--- Start Given data ---

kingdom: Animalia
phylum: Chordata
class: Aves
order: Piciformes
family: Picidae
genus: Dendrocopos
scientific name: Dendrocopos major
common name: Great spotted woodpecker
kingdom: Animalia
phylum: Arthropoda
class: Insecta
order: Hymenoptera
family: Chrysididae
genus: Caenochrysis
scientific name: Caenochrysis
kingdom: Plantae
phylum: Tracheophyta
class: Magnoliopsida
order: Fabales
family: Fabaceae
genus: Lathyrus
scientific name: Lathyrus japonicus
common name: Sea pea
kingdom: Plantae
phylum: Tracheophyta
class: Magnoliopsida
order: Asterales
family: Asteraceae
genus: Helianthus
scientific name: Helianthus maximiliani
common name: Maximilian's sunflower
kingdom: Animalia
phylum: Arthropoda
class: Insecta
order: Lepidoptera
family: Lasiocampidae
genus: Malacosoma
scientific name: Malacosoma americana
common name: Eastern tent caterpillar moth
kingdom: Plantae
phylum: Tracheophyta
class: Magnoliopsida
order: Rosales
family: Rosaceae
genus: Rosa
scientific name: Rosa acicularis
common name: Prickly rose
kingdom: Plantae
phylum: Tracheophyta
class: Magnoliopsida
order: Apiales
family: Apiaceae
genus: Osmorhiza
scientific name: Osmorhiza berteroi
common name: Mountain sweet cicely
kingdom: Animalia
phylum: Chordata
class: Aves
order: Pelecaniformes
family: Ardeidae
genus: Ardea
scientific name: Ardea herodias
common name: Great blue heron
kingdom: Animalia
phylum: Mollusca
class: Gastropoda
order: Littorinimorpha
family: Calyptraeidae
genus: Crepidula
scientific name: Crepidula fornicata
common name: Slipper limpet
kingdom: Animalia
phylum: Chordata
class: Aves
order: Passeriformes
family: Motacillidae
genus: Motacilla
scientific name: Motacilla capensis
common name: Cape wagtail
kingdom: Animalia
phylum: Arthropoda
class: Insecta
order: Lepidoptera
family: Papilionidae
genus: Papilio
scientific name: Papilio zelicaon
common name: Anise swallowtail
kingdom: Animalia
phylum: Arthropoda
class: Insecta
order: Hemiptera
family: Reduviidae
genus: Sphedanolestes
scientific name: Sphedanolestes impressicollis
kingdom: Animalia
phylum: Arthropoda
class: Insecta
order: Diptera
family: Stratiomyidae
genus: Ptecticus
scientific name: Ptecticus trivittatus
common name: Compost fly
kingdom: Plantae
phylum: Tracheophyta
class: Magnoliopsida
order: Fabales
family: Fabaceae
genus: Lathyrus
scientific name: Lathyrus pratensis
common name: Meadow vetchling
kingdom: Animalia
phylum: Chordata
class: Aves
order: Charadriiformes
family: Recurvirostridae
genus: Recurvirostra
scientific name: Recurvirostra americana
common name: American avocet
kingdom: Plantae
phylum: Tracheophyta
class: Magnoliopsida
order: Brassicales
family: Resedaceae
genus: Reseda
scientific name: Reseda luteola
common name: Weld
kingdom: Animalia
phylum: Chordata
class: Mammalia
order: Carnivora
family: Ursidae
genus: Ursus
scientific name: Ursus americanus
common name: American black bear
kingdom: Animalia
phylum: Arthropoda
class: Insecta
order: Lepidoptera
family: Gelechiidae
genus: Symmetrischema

--- End Given data ---

Your task → Please output every line of the listing above as a Markdown table with the columns Row and Line. Number the rows in order and leave out blank lines.

Correct answer →
| Row | Line |
|---|---|
| 1 | kingdom: Animalia |
| 2 | phylum: Chordata |
| 3 | class: Aves |
| 4 | order: Piciformes |
| 5 | family: Picidae |
| 6 | genus: Dendrocopos |
| 7 | scientific name: Dendrocopos major |
| 8 | common name: Great spotted woodpecker |
| 9 | kingdom: Animalia |
| 10 | phylum: Arthropoda |
| 11 | class: Insecta |
| 12 | order: Hymenoptera |
| 13 | family: Chrysididae |
| 14 | genus: Caenochrysis |
| 15 | scientific name: Caenochrysis |
| 16 | kingdom: Plantae |
| 17 | phylum: Tracheophyta |
| 18 | class: Magnoliopsida |
| 19 | order: Fabales |
| 20 | family: Fabaceae |
| 21 | genus: Lathyrus |
| 22 | scientific name: Lathyrus japonicus |
| 23 | common name: Sea pea |
| 24 | kingdom: Plantae |
| 25 | phylum: Tracheophyta |
| 26 | class: Magnoliopsida |
| 27 | order: Asterales |
| 28 | family: Asteraceae |
| 29 | genus: Helianthus |
| 30 | scientific name: Helianthus maximiliani |
| 31 | common name: Maximilian's sunflower |
| 32 | kingdom: Animalia |
| 33 | phylum: Arthropoda |
| 34 | class: Insecta |
| 35 | order: Lepidoptera |
| 36 | family: Lasiocampidae |
| 37 | genus: Malacosoma |
| 38 | scientific name: Malacosoma americana |
| 39 | common name: Eastern tent caterpillar moth |
| 40 | kingdom: Plantae |
| 41 | phylum: Tracheophyta |
| 42 | class: Magnoliopsida |
| 43 | order: Rosales |
| 44 | family: Rosaceae |
| 45 | genus: Rosa |
| 46 | scientific name: Rosa acicularis |
| 47 | common name: Prickly rose |
| 48 | kingdom: Plantae |
| 49 | phylum: Tracheophyta |
| 50 | class: Magnoliopsida |
| 51 | order: Apiales |
| 52 | family: Apiaceae |
| 53 | genus: Osmorhiza |
| 54 | scientific name: Osmorhiza berteroi |
| 55 | common name: Mountain sweet cicely |
| 56 | kingdom: Animalia |
| 57 | phylum: Chordata |
| 58 | class: Aves |
| 59 | order: Pelecaniformes |
| 60 | family: Ardeidae |
| 61 | genus: Ardea |
| 62 | scientific name: Ardea herodias |
| 63 | common name: Great blue heron |
| 64 | kingdom: Animalia |
| 65 | phylum: Mollusca |
| 66 | class: Gastropoda |
| 67 | order: Littorinimorpha |
| 68 | family: Calyptraeidae |
| 69 | genus: Crepidula |
| 70 | scientific name: Crepidula fornicata |
| 71 | common name: Slipper limpet |
| 72 | kingdom: Animalia |
| 73 | phylum: Chordata |
| 74 | class: Aves |
| 75 | order: Passeriformes |
| 76 | family: Motacillidae |
| 77 | genus: Motacilla |
| 78 | scientific name: Motacilla capensis |
| 79 | common name: Cape wagtail |
| 80 | kingdom: Animalia |
| 81 | phylum: Arthropoda |
| 82 | class: Insecta |
| 83 | order: Lepidoptera |
| 84 | family: Papilionidae |
| 85 | genus: Papilio |
| 86 | scientific name: Papilio zelicaon |
| 87 | common name: Anise swallowtail |
| 88 | kingdom: Animalia |
| 89 | phylum: Arthropoda |
| 90 | class: Insecta |
| 91 | order: Hemiptera |
| 92 | family: Reduviidae |
| 93 | genus: Sphedanolestes |
| 94 | scientific name: Sphedanolestes impressicollis |
| 95 | kingdom: Animalia |
| 96 | phylum: Arthropoda |
| 97 | class: Insecta |
| 98 | order: Diptera |
| 99 | family: Stratiomyidae |
| 100 | genus: Ptecticus |
| 101 | scientific name: Ptecticus trivittatus |
| 102 | common name: Compost fly |
| 103 | kingdom: Plantae |
| 104 | phylum: Tracheophyta |
| 105 | class: Magnoliopsida |
| 106 | order: Fabales |
| 107 | family: Fabaceae |
| 108 | genus: Lathyrus |
| 109 | scientific name: Lathyrus pratensis |
| 110 | common name: Meadow vetchling |
| 111 | kingdom: Animalia |
| 112 | phylum: Chordata |
| 113 | class: Aves |
| 114 | order: Charadriiformes |
| 115 | family: Recurvirostridae |
| 116 | genus: Recurvirostra |
| 117 | scientific name: Recurvirostra americana |
| 118 | common name: American avocet |
| 119 | kingdom: Plantae |
| 120 | phylum: Tracheophyta |
| 121 | class: Magnoliopsida |
| 122 | order: Brassicales |
| 123 | family: Resedaceae |
| 124 | genus: Reseda |
| 125 | scientific name: Reseda luteola |
| 126 | common name: Weld |
| 127 | kingdom: Animalia |
| 128 | phylum: Chordata |
| 129 | class: Mammalia |
| 130 | order: Carnivora |
| 131 | family: Ursidae |
| 132 | genus: Ursus |
| 133 | scientific name: Ursus americanus |
| 134 | common name: American black bear |
| 135 | kingdom: Animalia |
| 136 | phylum: Arthropoda |
| 137 | class: Insecta |
| 138 | order: Lepidoptera |
| 139 | family: Gelechiidae |
| 140 | genus: Symmetrischema |